Psychology courses and majors are among the most popular undergraduate courses and are available at all Canadian universities. If you want some career direction or advice about what in psychology to study at the graduate or undergraduate level, you should contact the psychology department at the university where you are currently studying or where you are considering studying. Not all university psychology departments offer the same courses or engage in the same kinds of research – both are factors that might influence your choices of where to study. Psychology departments usually have a faculty member or other staff person who acts as a counsellor or advisor to help students with course and programme selection.

At the graduate level, there are several specialities and sub-specialities of psychology. Common ones are Industrial-Organizational Psychology, Experimental Psychology, Clinical Psychology, Counselling Psychology, Neuropsychology, Forensic or Correctional Psychology, Developmental or Child Psychology.

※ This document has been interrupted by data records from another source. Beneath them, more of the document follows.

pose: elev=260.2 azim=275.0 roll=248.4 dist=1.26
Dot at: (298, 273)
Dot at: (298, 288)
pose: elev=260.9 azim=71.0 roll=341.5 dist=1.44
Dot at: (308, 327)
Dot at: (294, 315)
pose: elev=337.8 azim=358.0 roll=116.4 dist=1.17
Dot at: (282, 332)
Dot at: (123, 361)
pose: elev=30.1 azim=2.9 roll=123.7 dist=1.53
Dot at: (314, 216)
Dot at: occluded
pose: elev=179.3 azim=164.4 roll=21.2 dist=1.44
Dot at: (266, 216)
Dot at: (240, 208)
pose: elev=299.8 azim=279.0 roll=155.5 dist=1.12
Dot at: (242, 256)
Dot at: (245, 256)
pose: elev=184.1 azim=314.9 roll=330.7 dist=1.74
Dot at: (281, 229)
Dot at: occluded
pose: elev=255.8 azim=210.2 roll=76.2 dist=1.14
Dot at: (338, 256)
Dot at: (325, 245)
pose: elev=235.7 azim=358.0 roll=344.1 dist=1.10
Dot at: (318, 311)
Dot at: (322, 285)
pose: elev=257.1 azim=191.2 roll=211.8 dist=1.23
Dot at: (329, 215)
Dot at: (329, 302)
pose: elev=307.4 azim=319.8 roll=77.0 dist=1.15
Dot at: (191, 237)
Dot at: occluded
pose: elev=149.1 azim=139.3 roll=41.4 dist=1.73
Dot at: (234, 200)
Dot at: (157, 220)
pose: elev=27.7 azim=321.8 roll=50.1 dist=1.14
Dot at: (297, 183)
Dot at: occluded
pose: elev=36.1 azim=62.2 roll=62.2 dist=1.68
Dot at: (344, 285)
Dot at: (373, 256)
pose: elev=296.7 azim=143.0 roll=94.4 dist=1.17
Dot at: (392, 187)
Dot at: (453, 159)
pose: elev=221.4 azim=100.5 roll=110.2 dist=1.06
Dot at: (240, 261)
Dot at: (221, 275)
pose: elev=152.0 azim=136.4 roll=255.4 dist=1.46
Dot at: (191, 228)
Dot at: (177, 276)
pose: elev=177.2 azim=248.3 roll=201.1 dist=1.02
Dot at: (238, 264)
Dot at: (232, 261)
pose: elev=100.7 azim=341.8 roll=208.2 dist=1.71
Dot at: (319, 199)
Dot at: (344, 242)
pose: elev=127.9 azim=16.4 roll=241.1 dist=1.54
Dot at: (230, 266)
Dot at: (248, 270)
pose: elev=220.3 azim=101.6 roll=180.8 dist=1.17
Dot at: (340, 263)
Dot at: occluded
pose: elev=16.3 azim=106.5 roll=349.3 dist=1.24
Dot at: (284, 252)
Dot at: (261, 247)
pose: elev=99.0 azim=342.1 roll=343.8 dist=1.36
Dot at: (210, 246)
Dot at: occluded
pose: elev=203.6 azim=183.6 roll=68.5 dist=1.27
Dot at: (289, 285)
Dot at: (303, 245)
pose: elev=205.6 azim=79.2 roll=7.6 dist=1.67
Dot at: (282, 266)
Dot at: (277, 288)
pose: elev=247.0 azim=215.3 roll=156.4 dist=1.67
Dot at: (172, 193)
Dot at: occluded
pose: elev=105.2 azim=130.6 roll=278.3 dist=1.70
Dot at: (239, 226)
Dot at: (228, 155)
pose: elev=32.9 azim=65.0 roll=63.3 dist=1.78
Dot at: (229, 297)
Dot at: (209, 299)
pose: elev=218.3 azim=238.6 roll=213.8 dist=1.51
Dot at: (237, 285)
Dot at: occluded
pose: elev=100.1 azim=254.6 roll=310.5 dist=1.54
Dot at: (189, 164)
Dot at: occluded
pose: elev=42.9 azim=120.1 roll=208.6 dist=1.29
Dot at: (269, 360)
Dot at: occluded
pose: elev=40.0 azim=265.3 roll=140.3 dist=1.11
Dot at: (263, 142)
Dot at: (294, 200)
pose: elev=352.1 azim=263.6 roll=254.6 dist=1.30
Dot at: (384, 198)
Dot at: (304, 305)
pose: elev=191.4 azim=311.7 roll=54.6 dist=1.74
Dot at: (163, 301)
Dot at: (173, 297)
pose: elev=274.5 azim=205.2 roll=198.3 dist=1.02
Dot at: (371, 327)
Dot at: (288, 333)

The CPA maintains a Graduate Guide which lists and describes graduate programmes in psychology in Canada.

It typically takes 4 years to complete an honours bachelor’s degree in psychology, 2 years to complete a master’s degree and up to another 4 years to complete a doctoral degree. Doctoral degrees in any of the professional areas of psychology (e.g. clinical psychology, counselling psychology, clinical neuropsychology) have practicum and internship requirements in addition to coursework and research requirements.

Competition for admission to graduate programmes in psychology can be stiff. Doctoral programmes in professional areas of psychology (e.g. clinical psychology, counselling psychology, school psychology) accept approximately 10% of applicants.